Why trade war could mean bargains in local equities

As President Donald Trump uses trade tariffs as leverage for Nafta negotiations, an advisor explains why the domestic market is increasingly attractive for investors

Why trade war could mean bargains in local equities

President Donald Trump’s tactic of using the threat of trade tariffs to coerce Canada into a new Nafta deal means there could be bargains in the local equity market, according to one advisor.

Robert Luft, portfolio manager, Luft Financial, HollisWealth, says the prospect of a trade war over steel and aluminum exports, and the increased uncertainty over Nafta negotiations, means Canadian investors risk purchasing US equities at an all-time high while getting “destroyed” by the rising US dollar.

If the loonie continues to weaken and Trump’s strong-arm approach grinds down Canadian equities, Luft says investors should resist the kneejerk reaction to flee to the US markets.

He said: “As a Canadian, if you’re buying into these foreign markets, from an investor’s standpoint with your 75-cents dollar, you can have major problems down the road. When these commodities cycles change and all of sudden we’re back in favour and our dollar goes back up to parity, then what are you doing?”

He added: “You have to ask yourself, when everybody is crowding one trade, which is the US equity markets, perhaps you should be looking at deals domestically.

“If you are rebalancing, think of it this way: if you are taking some profits off your US equities at all-time highs during a rebalancing process, you’re getting more Canadian dollars now than you were a year ago and you’re picking up a Canadian stock market that nobody really wants, so you’re getting a fairly good dividend yield.
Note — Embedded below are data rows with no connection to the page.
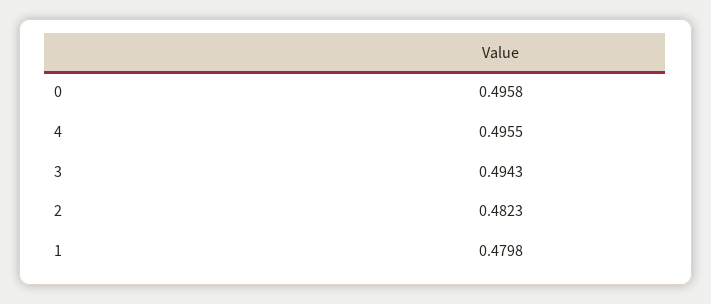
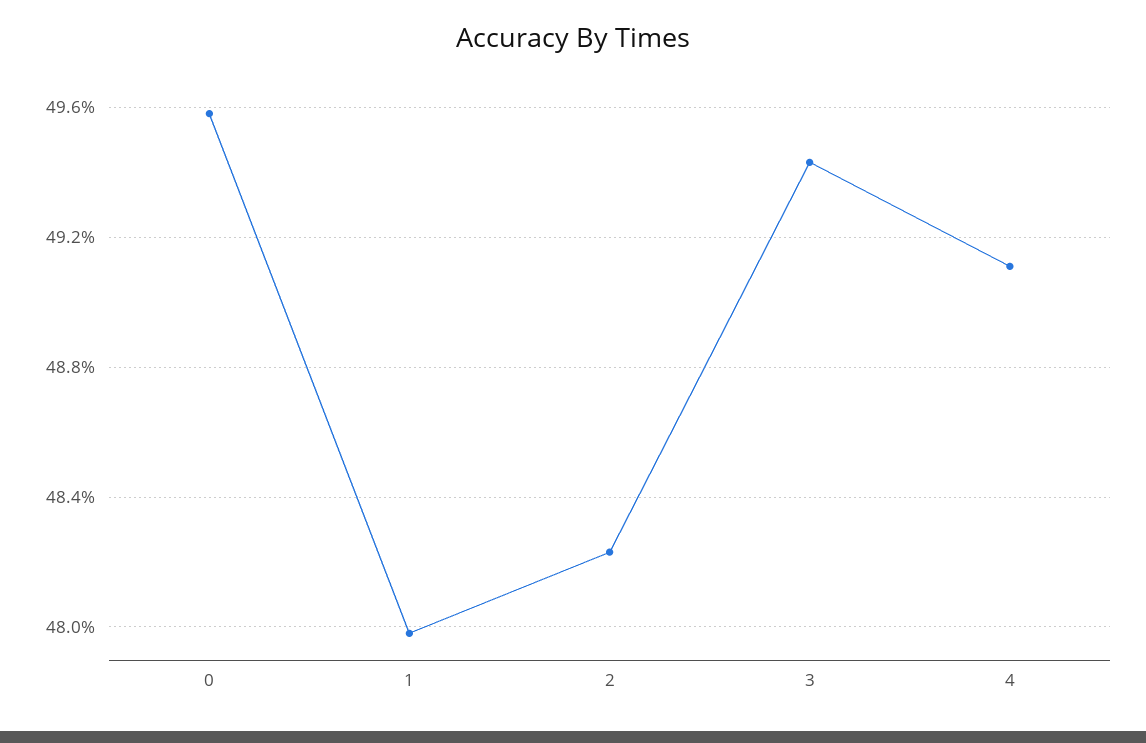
  {
    "0": 0.4958,
-   "4": 0.4955,
+   "4": 0.491,
    "3": 0.4943,
    "2": 0.4823,
    "1": 0.4798
  }

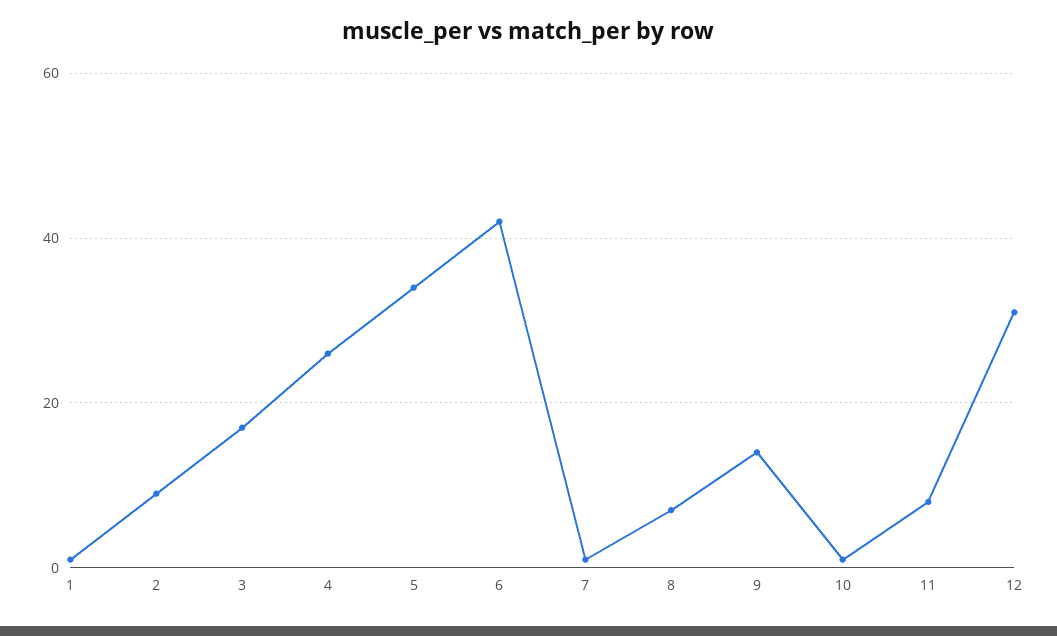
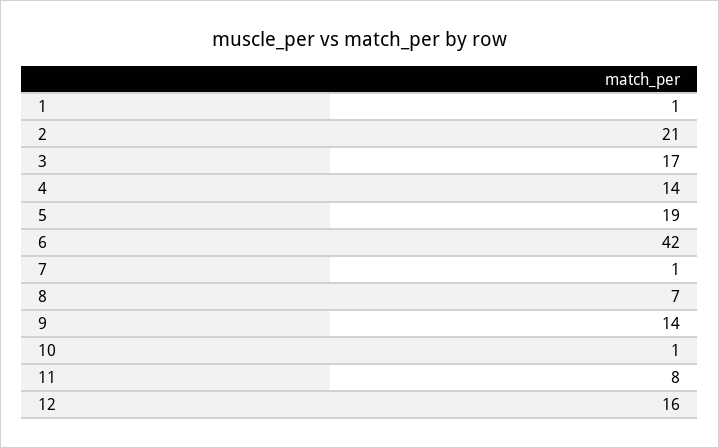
  {
    "1": 1,
-   "2": 10,
+   "2": 21,
    "3": 17,
-   "4": 25,
+   "4": 14,
-   "5": 35,
+   "5": 19,
    "6": 42,
    "7": 1,
    "8": 7,
    "9": 14,
    "10": 1,
    "11": 8,
-   "12": 30
+   "12": 16
  }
“Obviously, you might want to stay out of the way of too much oil and gas, and energy and commodities, because we all know how volatile they are. But if you are sticking to good large cap dividend players in Canada, the things that will benefit from rising interest rates, like insurance companies, I don’t think you are going to go too far wrong.”

Luft said the more Trump slays the Canadian commodities market, the more attractive they become to investors. He said his firm has not made a tactical play into the sector other than a couple of large cap stocks, but the Vancouver-based advisor admitted the space is getting more interesting.

He said: “If you are a classic Benjamin Graham disciple and you look at commodities in general, are they expensive right now or cheap? They’ve been destroyed. So how much cheaper do these things get? They don’t go to zero, so I think the commodities sector starts to look more and more interesting the more and more these things start to collaborate.

“You start to look at gold, base metals, you start to go, ok these have really been pummelled and this guy [Trump] is really helping that.”

Luft said that while canny investors and active advisors could find buying opportunities amid the volatility of a trade war, they will have to “play the companies and not the market”. For the domestic economy as a whole, though, he said the damage caused by Trump’s bully-boy tactics backs Canada into a corner.

He said: “The difficulty there is obviously if he gets protectionist, what people forget is it’s going to increase all the input costs of all those products and that’s going to be inflationary. If it’s inflationary and it raises the price of these goods, and decreases the demand for these goods, the repercussion could be if people buy less widgets, then those companies lay people off. So the end game is you get job losses.

“We’re an economy of 35 million, they’re 350 million. They know we have things that if dropped on one foot, it hurts. [Steel and aluminum] is what we export. They’re a massive, massive consumption of our export available goods.

“Who holds the power there? You can’t retaliate to your big brother when he’s ten times bigger than you. At the end of the day, you don’t play and you get whacked or you do what they say.”